What I was doing
I worked on a webapp that needed to execute some long-running cpu-bound tasks. Each task was completely cpu-bound for about five minutes. I didn't want to run these tasks in the webapp, since node is single threaded and it would not be good to block http requests/everything else while the job ran. One common solution is to have a work queue, with some dedicated worker processes that handle the jobs.
What went wrong
I used rabbitmq for the work queue, but I noticed that the worker processes would have connection errors with rabbitmq when a task would take more than a few minutes. I used amqplib to connect to rabbitmq, and the only thing I saw about timeouts in their documentation was in relation to the heartbeat setting:
heartbeat: the period of the connection heartbeat, in seconds. Defaults to 0, meaning no heartbeat. OMG no heartbeat!

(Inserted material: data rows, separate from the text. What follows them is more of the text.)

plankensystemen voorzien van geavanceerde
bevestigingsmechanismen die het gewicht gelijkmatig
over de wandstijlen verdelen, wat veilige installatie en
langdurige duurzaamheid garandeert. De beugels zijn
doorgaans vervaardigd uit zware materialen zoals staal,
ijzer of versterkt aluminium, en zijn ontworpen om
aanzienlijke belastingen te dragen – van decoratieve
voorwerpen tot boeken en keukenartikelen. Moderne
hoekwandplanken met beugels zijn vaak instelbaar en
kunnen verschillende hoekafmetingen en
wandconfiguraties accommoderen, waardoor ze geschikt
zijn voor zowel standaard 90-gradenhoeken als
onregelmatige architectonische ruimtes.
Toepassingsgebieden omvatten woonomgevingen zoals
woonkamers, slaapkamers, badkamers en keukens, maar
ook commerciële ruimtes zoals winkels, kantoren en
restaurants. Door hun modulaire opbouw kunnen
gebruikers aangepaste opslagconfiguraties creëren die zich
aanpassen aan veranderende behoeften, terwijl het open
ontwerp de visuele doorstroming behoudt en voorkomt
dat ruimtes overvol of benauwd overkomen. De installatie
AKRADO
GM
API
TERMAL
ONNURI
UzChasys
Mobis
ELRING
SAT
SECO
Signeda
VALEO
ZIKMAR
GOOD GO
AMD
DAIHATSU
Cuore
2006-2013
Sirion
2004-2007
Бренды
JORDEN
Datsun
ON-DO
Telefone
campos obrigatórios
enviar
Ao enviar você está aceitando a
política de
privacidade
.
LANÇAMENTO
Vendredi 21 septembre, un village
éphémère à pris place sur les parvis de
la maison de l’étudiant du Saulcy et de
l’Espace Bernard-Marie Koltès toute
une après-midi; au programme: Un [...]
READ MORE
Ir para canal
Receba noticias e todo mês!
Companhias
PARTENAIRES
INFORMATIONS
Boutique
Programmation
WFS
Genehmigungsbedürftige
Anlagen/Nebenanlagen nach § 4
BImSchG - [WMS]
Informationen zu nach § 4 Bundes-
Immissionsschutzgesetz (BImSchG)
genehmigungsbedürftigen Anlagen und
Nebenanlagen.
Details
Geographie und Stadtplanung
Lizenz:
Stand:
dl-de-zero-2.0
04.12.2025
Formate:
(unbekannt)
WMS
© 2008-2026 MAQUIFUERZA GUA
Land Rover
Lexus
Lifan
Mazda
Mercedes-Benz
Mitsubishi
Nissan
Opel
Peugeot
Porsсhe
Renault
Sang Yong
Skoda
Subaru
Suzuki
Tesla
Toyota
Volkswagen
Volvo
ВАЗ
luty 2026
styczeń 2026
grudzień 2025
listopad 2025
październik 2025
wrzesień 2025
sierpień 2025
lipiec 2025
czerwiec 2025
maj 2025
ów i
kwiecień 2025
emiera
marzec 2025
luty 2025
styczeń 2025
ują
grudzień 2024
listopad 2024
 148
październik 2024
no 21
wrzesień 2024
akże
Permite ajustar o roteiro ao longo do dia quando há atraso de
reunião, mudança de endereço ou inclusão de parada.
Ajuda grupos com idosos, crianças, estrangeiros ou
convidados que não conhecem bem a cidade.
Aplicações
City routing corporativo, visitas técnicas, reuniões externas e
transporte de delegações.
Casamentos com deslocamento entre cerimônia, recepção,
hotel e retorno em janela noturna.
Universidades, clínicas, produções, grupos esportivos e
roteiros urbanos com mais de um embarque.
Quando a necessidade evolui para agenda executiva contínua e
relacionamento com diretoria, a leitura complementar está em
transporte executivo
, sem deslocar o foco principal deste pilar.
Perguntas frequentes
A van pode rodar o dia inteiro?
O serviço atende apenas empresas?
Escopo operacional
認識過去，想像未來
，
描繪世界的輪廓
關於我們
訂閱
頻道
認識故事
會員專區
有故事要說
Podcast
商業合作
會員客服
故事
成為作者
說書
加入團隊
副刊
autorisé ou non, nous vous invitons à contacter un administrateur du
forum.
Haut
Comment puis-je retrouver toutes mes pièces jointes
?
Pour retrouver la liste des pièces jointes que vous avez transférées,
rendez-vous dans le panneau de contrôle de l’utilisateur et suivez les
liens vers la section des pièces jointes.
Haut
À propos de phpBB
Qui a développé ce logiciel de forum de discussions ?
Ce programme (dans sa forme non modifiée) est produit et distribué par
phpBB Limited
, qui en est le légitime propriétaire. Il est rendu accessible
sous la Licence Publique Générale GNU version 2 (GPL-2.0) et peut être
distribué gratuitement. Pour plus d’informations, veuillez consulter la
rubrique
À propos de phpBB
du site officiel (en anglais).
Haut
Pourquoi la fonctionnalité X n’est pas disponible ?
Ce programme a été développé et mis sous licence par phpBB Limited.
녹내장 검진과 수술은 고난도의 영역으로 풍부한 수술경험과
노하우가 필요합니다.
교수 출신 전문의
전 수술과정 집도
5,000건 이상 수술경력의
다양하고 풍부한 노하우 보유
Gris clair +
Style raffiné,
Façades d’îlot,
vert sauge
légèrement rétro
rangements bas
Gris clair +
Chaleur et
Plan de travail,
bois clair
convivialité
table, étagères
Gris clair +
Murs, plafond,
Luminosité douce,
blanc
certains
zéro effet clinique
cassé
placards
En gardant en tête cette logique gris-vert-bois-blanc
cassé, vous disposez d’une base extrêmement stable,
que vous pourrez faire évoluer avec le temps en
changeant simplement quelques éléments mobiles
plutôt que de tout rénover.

My heartbeat setting was 0, so I assumed there was no heartbeat, and therefore this couldn't be the cause of my connection errors.
Sorting it out
It is a little hard to track down the behavior of the heartbeat in the rabbitmq documentation. I eventually learned that there is also a server-side heartbeat setting. The effective heartbeat is the minimum time between the server and client setting (with 0 representing an infinite heartbeat duration). I was setting the client heartbeat to 0, and unbeknownst to me, the server heartbeat was set to 120 seconds. This resulted in an effective heartbeat of 120 seconds. Since my process was cpu bound for longer than that, the heartbeats were unable to send, and the rabbitmq connection was closed.
I ended up invoking a
setImmediate call in my cpu-bound code every 10 seconds or so, allowing the heartbeats to send successfully. After that, the connection errors vanished.